# Fort morgan no name road and moblie st



## Redchaser09 (May 12, 2014)

Hit no name road Saturday morning bout six.. Catfish Catfish Catfish!!! Hooked a monster ray!! Fought it for a hour..Finally broke line.. Got to meet toddboy23 that was a bonus. Road down to moblie street this morning caught and small blacktip shark first thing then another blacktip then my penn 440 started screaming fought the fish for a while pulled in a 29 inch red drum also caught three pompano and a hole Lota lady fish. Only two catfish:thumbup: that is always great!!


----------



## tank banger (Oct 2, 2012)

Me and a buddy went yesterday down mobile street and couldn't get out of the catfish to save our lives glad you had a better day today :thumbsup:


----------



## Redchaser09 (May 12, 2014)

I was suprised I didn't catch more catfish gess they weren't into the sand fleas but I saw three red drum bout 30yds out and way looked like a black drum but only one taker. There was a lady down there and she school me in catching sand fleas by hand!! The rake was worthless today


----------



## fishin for pompanos (May 10, 2012)

Redchaser09 said:


> I was suprised I didn't catch more catfish gess they weren't into the sand fleas but I saw three red drum bout 30yds out and way looked like a black drum but only one taker. There was a lady down there and she school me in catching sand fleas by hand!! The rake was worthless today


Nice job there Redchaser09...Thanks for the report. Can you share how the lady taught you in detail?


----------



## toddboy23 (Apr 29, 2014)

Dude! You found the pomps?! I'm still convinced they don't exist...haha

And I was witness to the ridiculous fight that ray put up. Almost an hour long fight! I'll post some pics tomorrow for everyone. Great meeting ya and sharing that experience man!


----------



## Redchaser09 (May 12, 2014)

Toddboy23 great meeting you to bud! Thanks for the help message me next time your down this way we will hit the surf together. And I found the pompano on moblie st bout nine miles down fort morgan road great fishing there:thumbsup:. Let me tell y'all this lady was like a sand flea pro it was nuts she had about 100 plus fleas! I was out raking the sand and she came up and asked me if I needed some help? What she said to do is walk out in the wash were there's a lot of shells or small clams.. If your feet start to sink as the water goes back out the fleas are moving. Take your hand and go about six inches down a rake towards you. the fleas will feel like a brush of a football or marble across the your fingers moving grab the flea. She said after a few mins in one spot move a couple of feet to the left or right and try again. I only caught two by hand but she was getting four or five at a time she sells them to tackle shops. When she left she gave me all her fleas great ppl!


----------



## Gulflady (Jun 19, 2010)

Grats on your catches and thanks for sharing how to catch sand fleas by hand, sounds like fun! Glad you had a great time


----------



## fishin for pompanos (May 10, 2012)

*http://www.pensacolafishingforum.com/images/smilies/biggrin.gif.pagespeed.ce.JHN-tdLr*



Redchaser09 said:


> Toddboy23 great meeting you to bud! Thanks for the help message me next time your down this way we will hit the surf together. And I found the pompano on moblie st bout nine miles down fort morgan road great fishing there:thumbsup:. Let me tell y'all this lady was like a sand flea pro it was nuts she had about 100 plus fleas! I was out raking the sand and she came up and asked me if I needed some help? What she said to do is walk out in the wash were there's a lot of shells or small clams.. If your feet start to sink as the water goes back out the fleas are moving. Take your hand and go about six inches down a rake towards you. the fleas will feel like a brush of a football or marble across the your fingers moving grab the flea. She said after a few mins in one spot move a couple of feet to the left or right and try again. I only caught two by hand but she was getting four or five at a time she sells them to tackle shops. When she left she gave me all her fleas great ppl!
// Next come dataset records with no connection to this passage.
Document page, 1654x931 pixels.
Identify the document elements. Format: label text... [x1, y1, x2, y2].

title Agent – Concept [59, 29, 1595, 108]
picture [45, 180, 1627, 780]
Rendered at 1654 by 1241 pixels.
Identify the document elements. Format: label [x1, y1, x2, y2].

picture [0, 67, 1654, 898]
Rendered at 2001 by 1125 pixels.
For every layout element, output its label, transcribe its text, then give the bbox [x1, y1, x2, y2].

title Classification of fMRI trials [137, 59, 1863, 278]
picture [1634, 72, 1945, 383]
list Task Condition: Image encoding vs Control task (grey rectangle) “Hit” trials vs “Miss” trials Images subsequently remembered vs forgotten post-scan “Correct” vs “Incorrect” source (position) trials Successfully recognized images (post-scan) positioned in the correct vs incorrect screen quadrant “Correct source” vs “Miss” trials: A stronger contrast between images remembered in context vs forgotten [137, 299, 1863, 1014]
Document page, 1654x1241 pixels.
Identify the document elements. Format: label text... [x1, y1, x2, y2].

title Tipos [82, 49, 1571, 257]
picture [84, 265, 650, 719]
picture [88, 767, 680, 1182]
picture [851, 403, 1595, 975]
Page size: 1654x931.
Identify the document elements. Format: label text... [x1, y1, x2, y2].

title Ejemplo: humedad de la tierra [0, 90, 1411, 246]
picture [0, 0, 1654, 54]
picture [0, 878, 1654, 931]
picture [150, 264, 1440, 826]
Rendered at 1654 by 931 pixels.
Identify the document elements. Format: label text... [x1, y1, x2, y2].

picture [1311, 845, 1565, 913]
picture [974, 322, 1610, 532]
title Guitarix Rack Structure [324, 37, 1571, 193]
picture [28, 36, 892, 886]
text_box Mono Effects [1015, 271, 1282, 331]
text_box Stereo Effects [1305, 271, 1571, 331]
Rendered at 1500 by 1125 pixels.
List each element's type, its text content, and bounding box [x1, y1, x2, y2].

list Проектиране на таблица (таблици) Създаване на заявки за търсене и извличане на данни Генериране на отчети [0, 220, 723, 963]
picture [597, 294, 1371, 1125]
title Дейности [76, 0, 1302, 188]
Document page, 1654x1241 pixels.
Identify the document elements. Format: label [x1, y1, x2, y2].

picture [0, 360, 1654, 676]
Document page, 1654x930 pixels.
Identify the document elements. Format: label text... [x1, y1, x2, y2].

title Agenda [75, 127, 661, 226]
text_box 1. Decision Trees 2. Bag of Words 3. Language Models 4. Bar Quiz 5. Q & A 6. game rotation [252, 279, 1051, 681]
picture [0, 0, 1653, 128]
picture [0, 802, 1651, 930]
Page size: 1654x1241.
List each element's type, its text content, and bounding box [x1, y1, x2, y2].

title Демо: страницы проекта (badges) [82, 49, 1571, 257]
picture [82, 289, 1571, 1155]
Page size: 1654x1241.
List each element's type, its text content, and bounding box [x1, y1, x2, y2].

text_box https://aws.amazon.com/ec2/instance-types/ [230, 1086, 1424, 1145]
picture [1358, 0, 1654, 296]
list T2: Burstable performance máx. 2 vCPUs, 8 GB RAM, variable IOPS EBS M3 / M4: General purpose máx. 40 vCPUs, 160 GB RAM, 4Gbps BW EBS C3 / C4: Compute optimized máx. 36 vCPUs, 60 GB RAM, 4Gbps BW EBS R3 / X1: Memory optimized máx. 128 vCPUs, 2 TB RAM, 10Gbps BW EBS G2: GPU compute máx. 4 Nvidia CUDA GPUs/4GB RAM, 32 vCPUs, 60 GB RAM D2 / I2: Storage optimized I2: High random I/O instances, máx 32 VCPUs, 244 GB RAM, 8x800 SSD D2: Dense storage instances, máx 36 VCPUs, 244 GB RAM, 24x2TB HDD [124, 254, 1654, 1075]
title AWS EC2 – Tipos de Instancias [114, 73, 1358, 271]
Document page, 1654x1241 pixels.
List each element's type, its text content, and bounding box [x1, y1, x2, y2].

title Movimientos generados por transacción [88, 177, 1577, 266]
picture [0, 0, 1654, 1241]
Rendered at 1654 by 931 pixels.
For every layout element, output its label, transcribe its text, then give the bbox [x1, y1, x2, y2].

Thanks for sharing....Keep on catching.


----------



## Scottie531 (Aug 7, 2011)

Y'all may have already seen this guy's videos (someone posted this before), but check out his youtube channel. Great informative videos.
https://www.youtube.com/user/311POPE


----------



## Fish Hawk (Dec 21, 2012)

*Ft morgan fishing*

Reading you guys fishing reports have me very eager to return to the area asap

We will be back down there in Oct-Nov

Looking forward to meeting some fishermen and catching a red or two or whatever with you

We live in Arkansas and the Hybrid bass season is just getting underway here

Those bad boys can fight too

I really Enjoy your postings!!

Thanks


----------